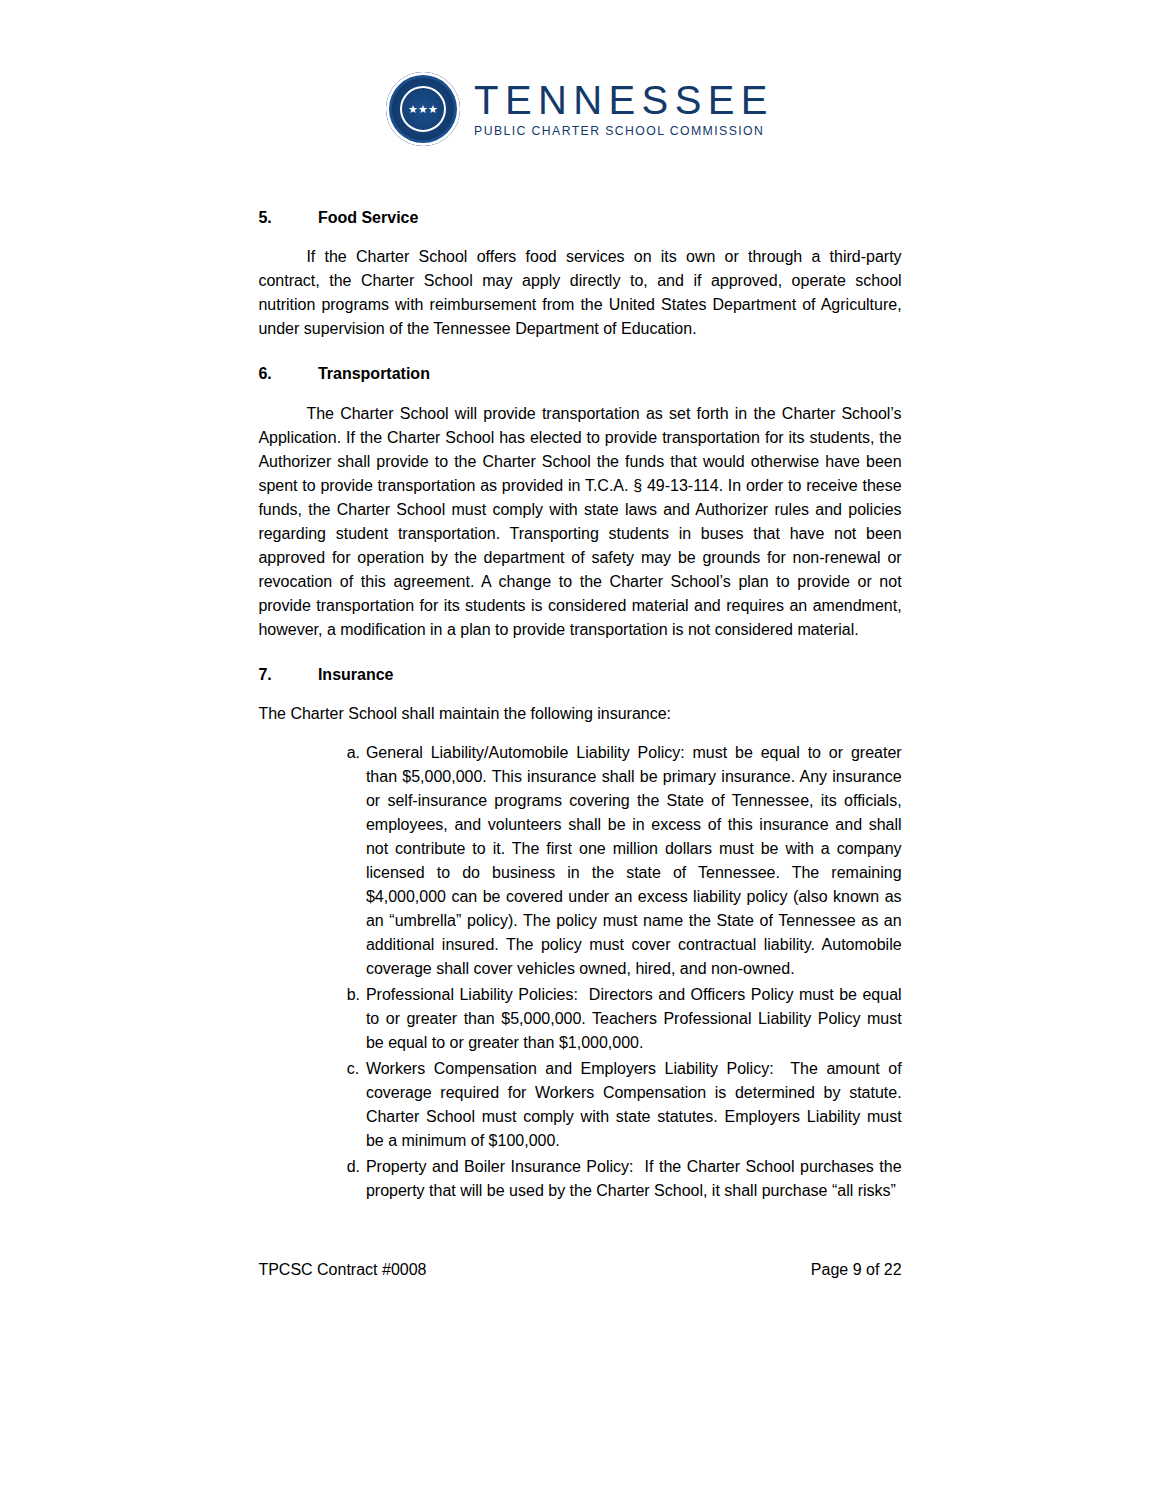★★★
TENNESSEE PUBLIC CHARTER SCHOOL COMMISSION
5. Food Service
If the Charter School offers food services on its own or through a third-party contract, the Charter School may apply directly to, and if approved, operate school nutrition programs with reimbursement from the United States Department of Agriculture, under supervision of the Tennessee Department of Education.
6. Transportation
The Charter School will provide transportation as set forth in the Charter School’s Application. If the Charter School has elected to provide transportation for its students, the Authorizer shall provide to the Charter School the funds that would otherwise have been spent to provide transportation as provided in T.C.A. § 49-13-114. In order to receive these funds, the Charter School must comply with state laws and Authorizer rules and policies regarding student transportation. Transporting students in buses that have not been approved for operation by the department of safety may be grounds for non-renewal or revocation of this agreement. A change to the Charter School’s plan to provide or not provide transportation for its students is considered material and requires an amendment, however, a modification in a plan to provide transportation is not considered material.
7. Insurance
The Charter School shall maintain the following insurance:
a. General Liability/Automobile Liability Policy: must be equal to or greater than $5,000,000. This insurance shall be primary insurance. Any insurance or self-insurance programs covering the State of Tennessee, its officials, employees, and volunteers shall be in excess of this insurance and shall not contribute to it. The first one million dollars must be with a company licensed to do business in the state of Tennessee. The remaining $4,000,000 can be covered under an excess liability policy (also known as an “umbrella” policy). The policy must name the State of Tennessee as an additional insured. The policy must cover contractual liability. Automobile coverage shall cover vehicles owned, hired, and non-owned.
b. Professional Liability Policies: Directors and Officers Policy must be equal to or greater than $5,000,000. Teachers Professional Liability Policy must be equal to or greater than $1,000,000.
c. Workers Compensation and Employers Liability Policy: The amount of coverage required for Workers Compensation is determined by statute. Charter School must comply with state statutes. Employers Liability must be a minimum of $100,000.
d. Property and Boiler Insurance Policy: If the Charter School purchases the property that will be used by the Charter School, it shall purchase “all risks”
TPCSC Contract #0008 Page 9 of 22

##############################

* Task instructions *
Tally every line of the data that holds the word "coverage" and write the count alone.

* Result of this exercise *
2